Armed with letters of introduction to General Washington, Colonel Fitzgerald, and Colonel Lyles, he stopped en route in Alexandria "to call upon a female relative" and to present his letters. He got no farther. "Influential persons" caused him to abandon his plans and remain in Alexandria, where the recent death of old Dr. Rumney left an opening which Dr. Dick filled for better than forty years. Alas, for the belles of Alexandria! In October 1783, Dr. Dick married Miss Hannah Harmon, the daughter of Jacob and Sarah Harmon of Darby in Chester County, Pennsylvania.

Two years after beginning his professional life in Alexandria, he pulled a tooth for one of the Mount Vernon house servants, and the following entry taken from Washington's diary for February 6, 1785, tells the results which do not seem to have been entirely satisfactory:

Sunday, 6th, Doctr. Brown was sent for to Frank (Waiter in the house), who had been seized in the night with a bleeding of the mouth from an orifice made by a Doctr. Dick, who some days before attempted in vain to extract a broken tooth, and coming about 11 o'clock stayed to Dinner and returned afterwards.[142]

So far as Washington's diaries show, Dr. Dick never crossed the threshold of Mount Vernon again until fourteen years later on a raw, cold day in December when the snow lay thick on the ground, he was sent for by Dr. Craik to attend Washington in his last illness. It was Dr. Dick who advised against additional bleeding and it was he, who, when Washington's last breath escaped, walked to the mantel and stopped the hands of the clock. This clock, with arrested hands, stands today in the George Washington National Masonic Memorial in Alexandria.

On March 28, 1788, Dr.

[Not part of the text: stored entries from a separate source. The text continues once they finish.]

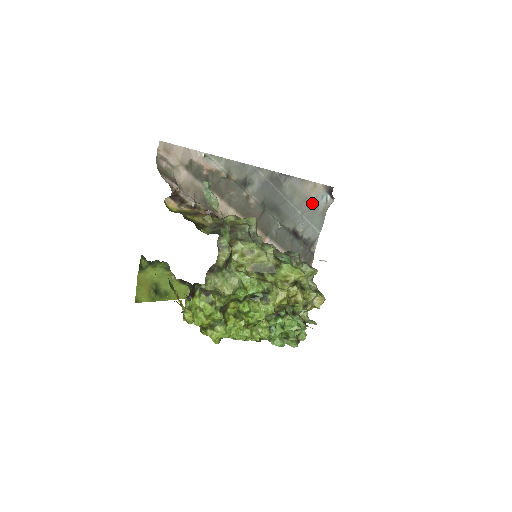
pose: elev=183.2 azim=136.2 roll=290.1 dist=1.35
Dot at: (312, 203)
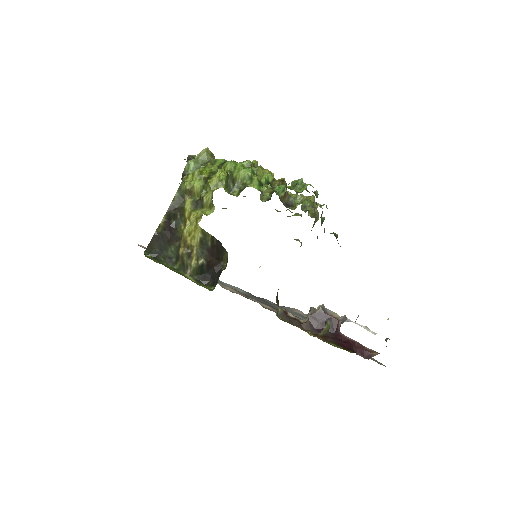
Dot at: occluded
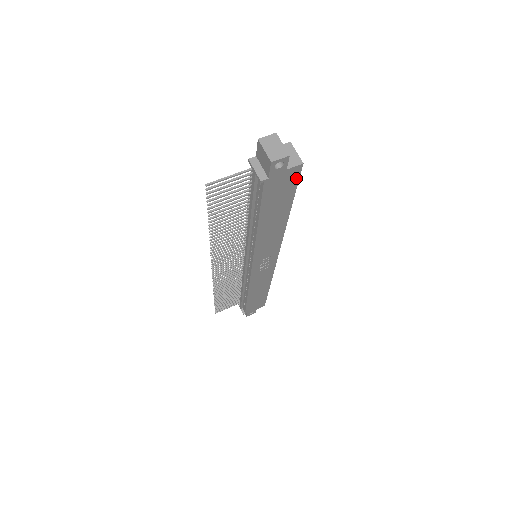
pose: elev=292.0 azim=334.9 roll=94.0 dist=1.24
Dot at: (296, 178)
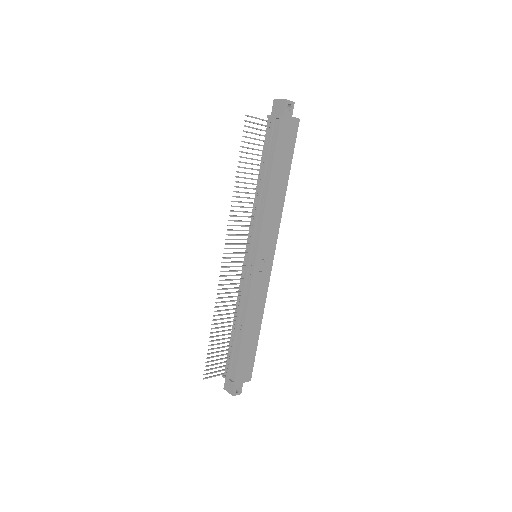
Dot at: (295, 133)
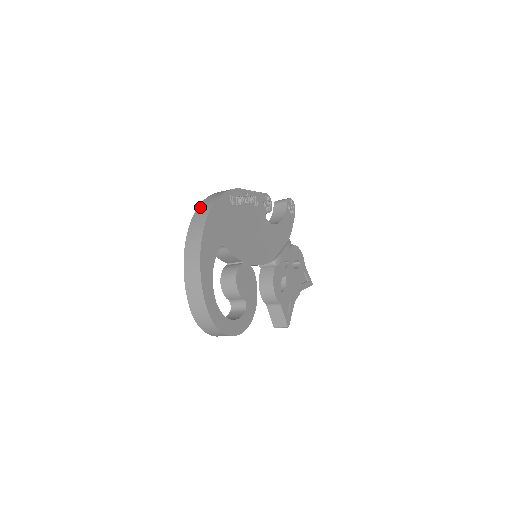
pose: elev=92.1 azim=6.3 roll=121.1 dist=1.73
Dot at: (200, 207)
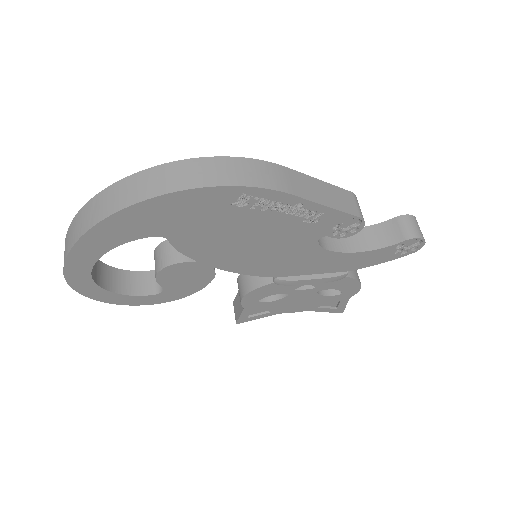
Dot at: (176, 166)
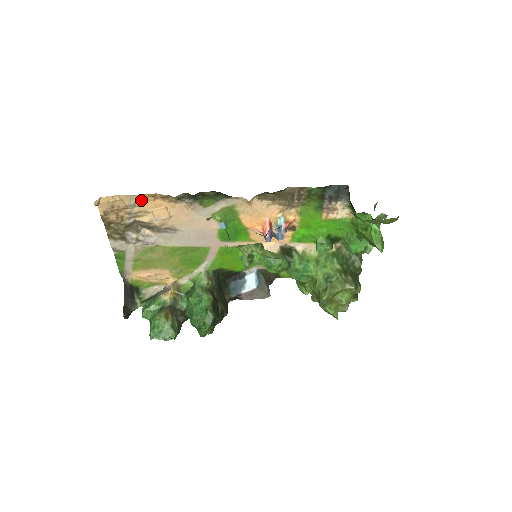
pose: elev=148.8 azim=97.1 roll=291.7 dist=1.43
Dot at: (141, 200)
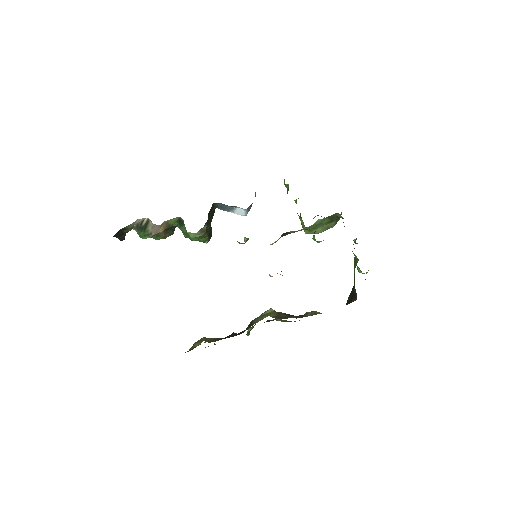
Dot at: occluded
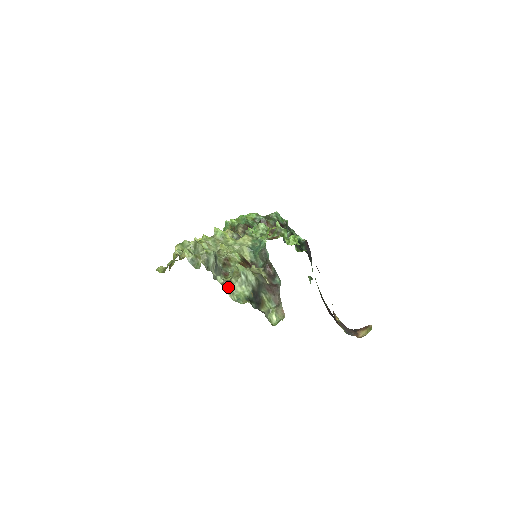
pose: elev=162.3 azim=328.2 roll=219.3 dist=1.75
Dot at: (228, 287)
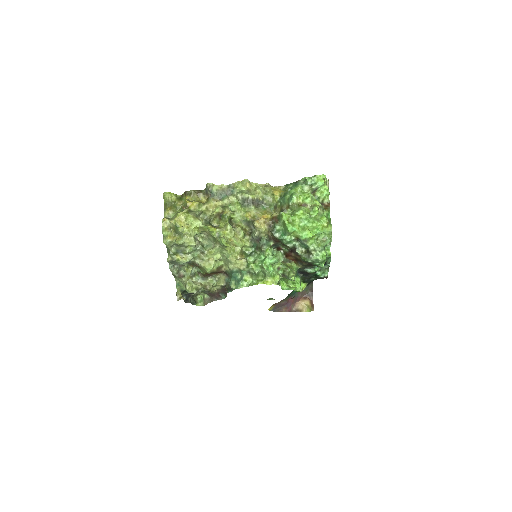
Dot at: (177, 278)
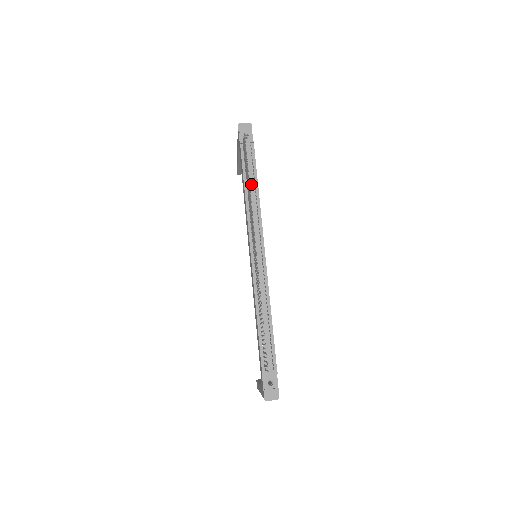
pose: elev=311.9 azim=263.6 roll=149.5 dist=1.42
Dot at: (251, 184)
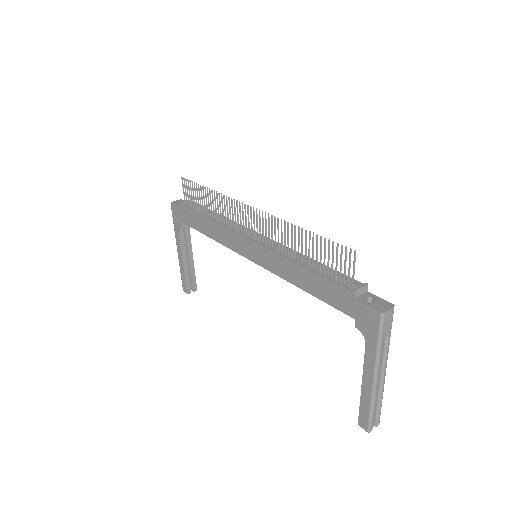
Dot at: occluded
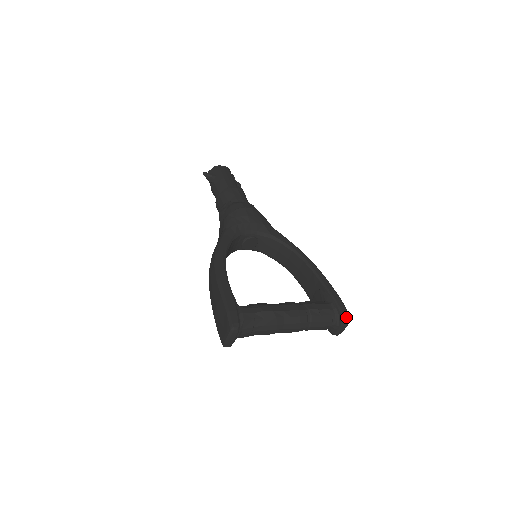
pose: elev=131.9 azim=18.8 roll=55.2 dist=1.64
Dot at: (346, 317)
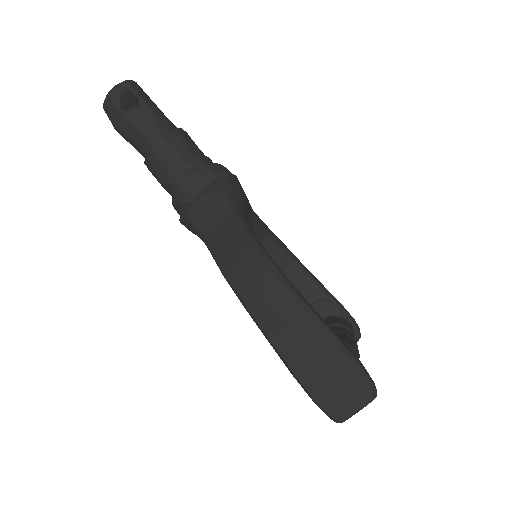
Dot at: (360, 333)
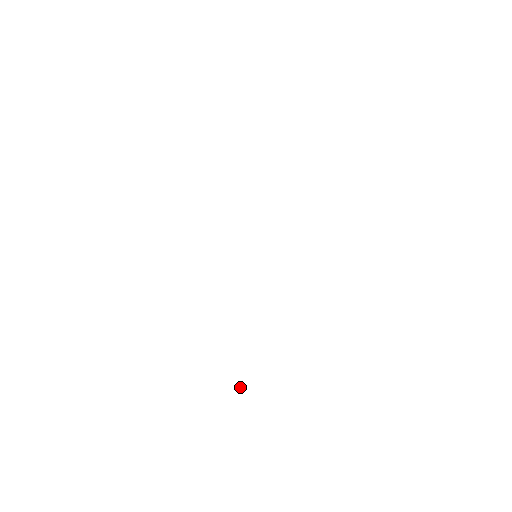
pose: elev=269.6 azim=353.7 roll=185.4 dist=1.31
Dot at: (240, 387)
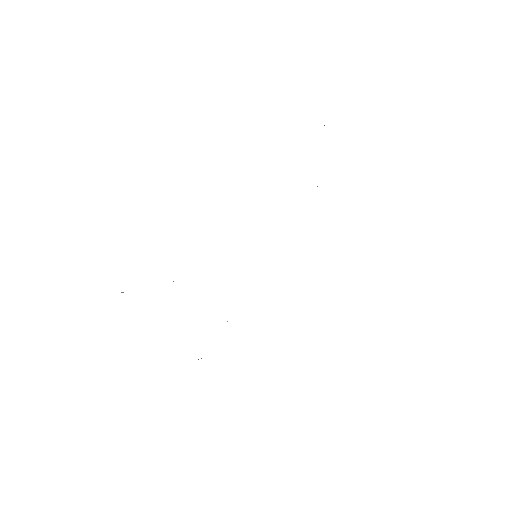
Dot at: occluded
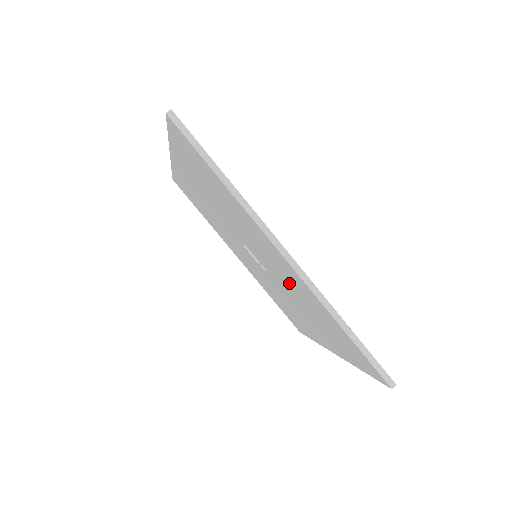
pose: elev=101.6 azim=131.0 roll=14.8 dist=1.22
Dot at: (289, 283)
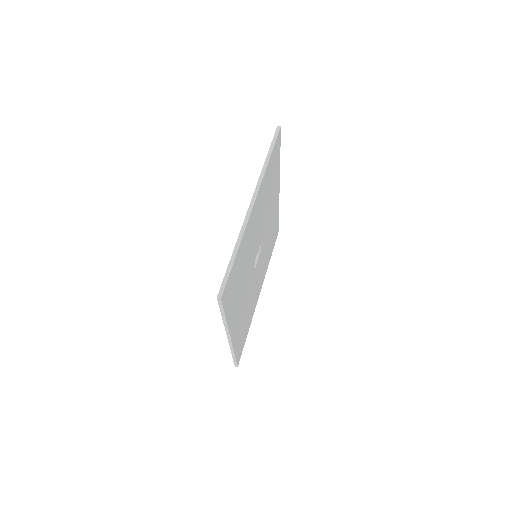
Dot at: occluded
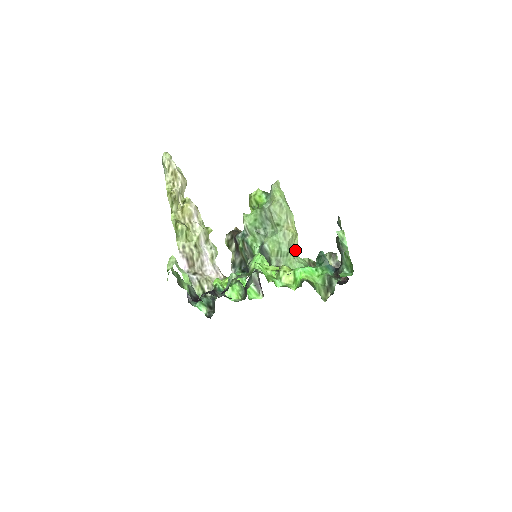
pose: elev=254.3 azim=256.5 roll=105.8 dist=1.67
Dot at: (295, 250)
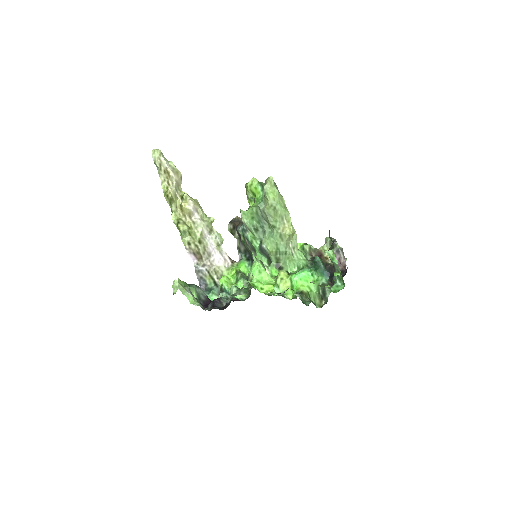
Dot at: (294, 245)
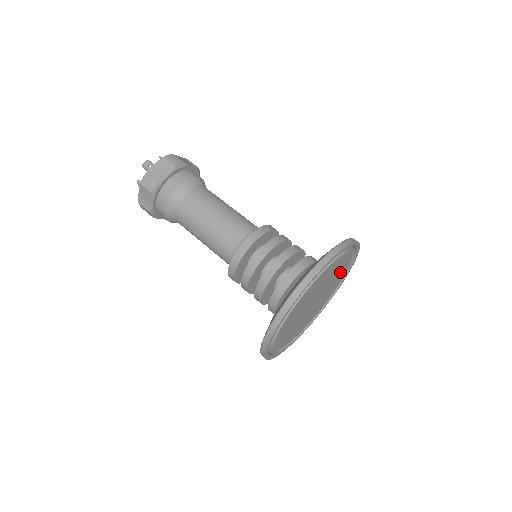
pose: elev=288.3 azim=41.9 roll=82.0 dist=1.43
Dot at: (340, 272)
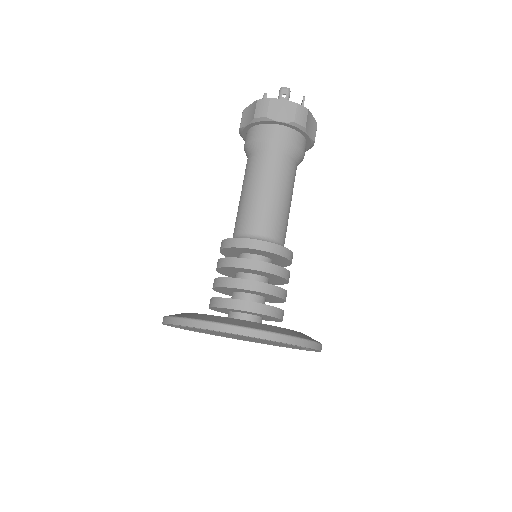
Dot at: occluded
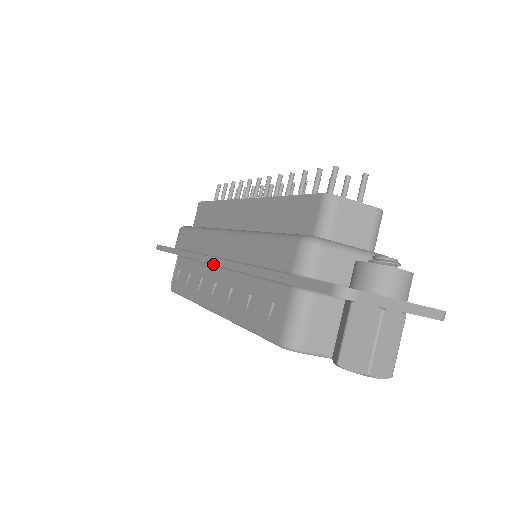
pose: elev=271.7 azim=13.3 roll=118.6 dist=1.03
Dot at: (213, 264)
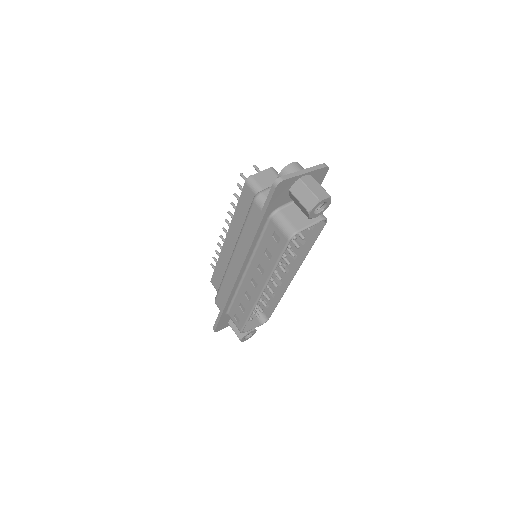
Dot at: (240, 270)
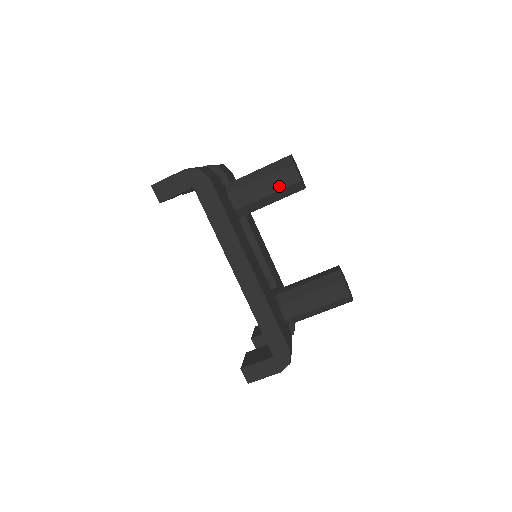
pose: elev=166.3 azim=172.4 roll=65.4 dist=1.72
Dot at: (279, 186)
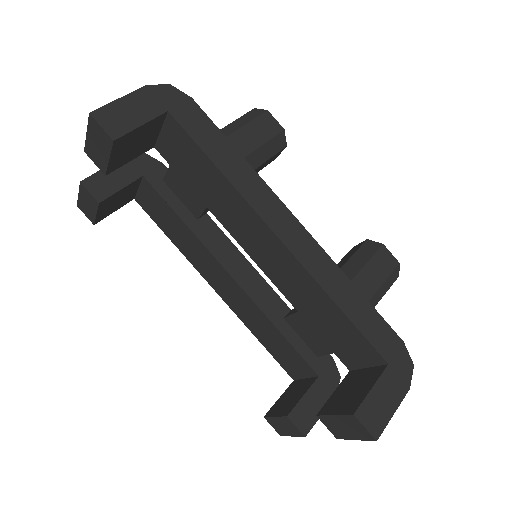
Dot at: (261, 138)
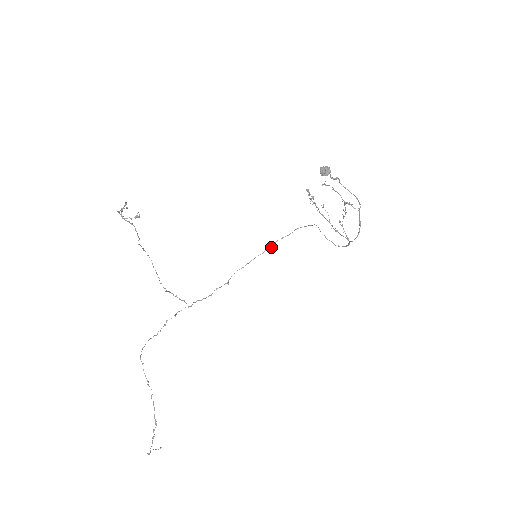
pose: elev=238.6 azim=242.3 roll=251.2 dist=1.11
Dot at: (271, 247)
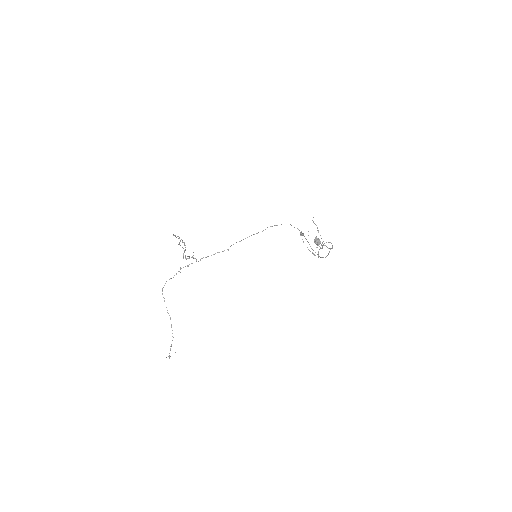
Dot at: occluded
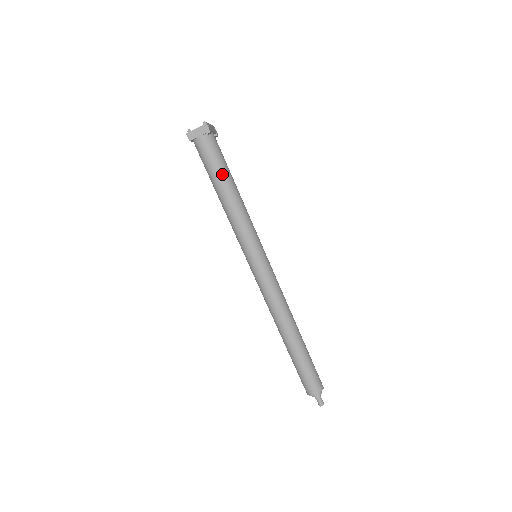
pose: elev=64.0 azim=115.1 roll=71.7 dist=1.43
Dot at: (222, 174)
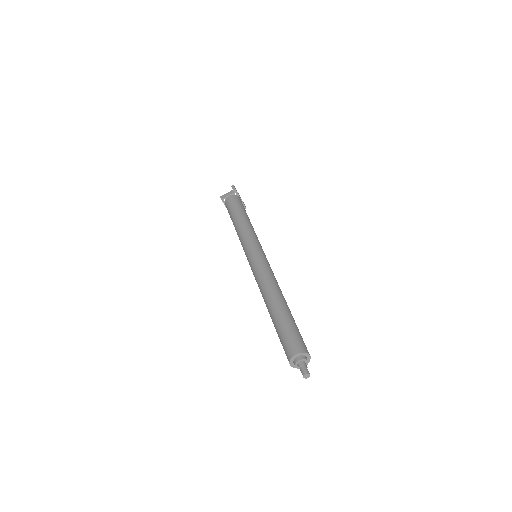
Dot at: (239, 210)
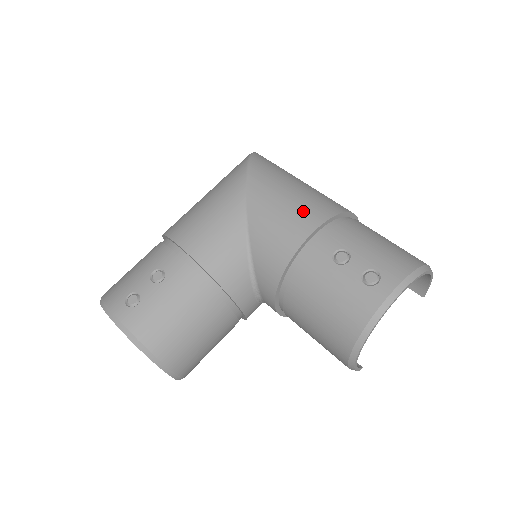
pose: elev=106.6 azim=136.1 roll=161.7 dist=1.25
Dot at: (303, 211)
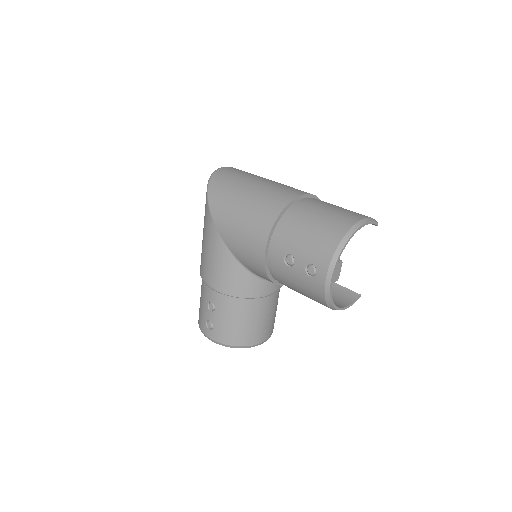
Dot at: (253, 233)
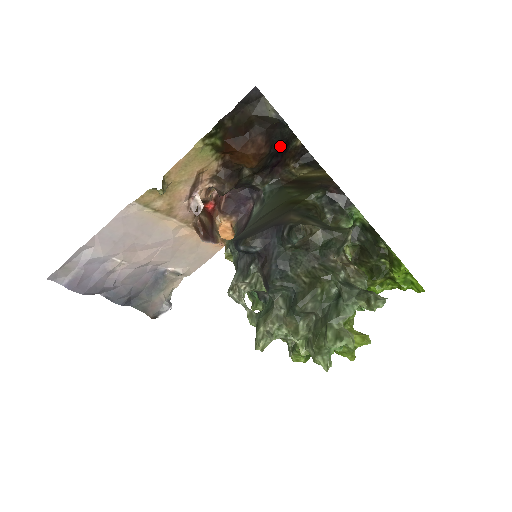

Dick was offering a reward of eight dollars for a runaway servant:

I will give the above to any person who will secure in Alexandria Gaol a Negro fellow named Ned, who ran away from me about three weeks ago. He is between thirty and forty years of age, about 5 feet 7 or 8 inches high and was formerly the property of Mrs. Clifford of whom I bought him. Having a wife in Maryland, belonging to Mr. Samuel H. Bean, I imagine Ned will be inclined to make a nightly resort to her quarters. His winter clothes were made of a mixed cloth of a gray color and it is probable he will be found with a soldier's old napsack upon his back in which he carries his provisions.

Dr. Dick was one of the founders of the Alexandria Masonic lodge, to which Washington belonged. In 1791 he was Worshipful Master when the cornerstone of the District of Columbia was laid. Arm in arm with the President of the United States, who acted as Master, Dr. Dick led the procession with George Washington in 1793 at the laying of the cornerstone of the Capitol. This same year, as Master of the lodge, he solicited the President to "set" for the portrait by William Williams, which still graces the lodge room. In 1794 he commanded a company of cavalry raised in Alexandria and under "Light Horse Harry" Lee marched into Pennsylvania to help quell the famous Whiskey Rebellion. In 1795 he was superintendent of quarantine, an office he held for many years. In 1798 he was appointed coroner; in 1802, justice of the peace.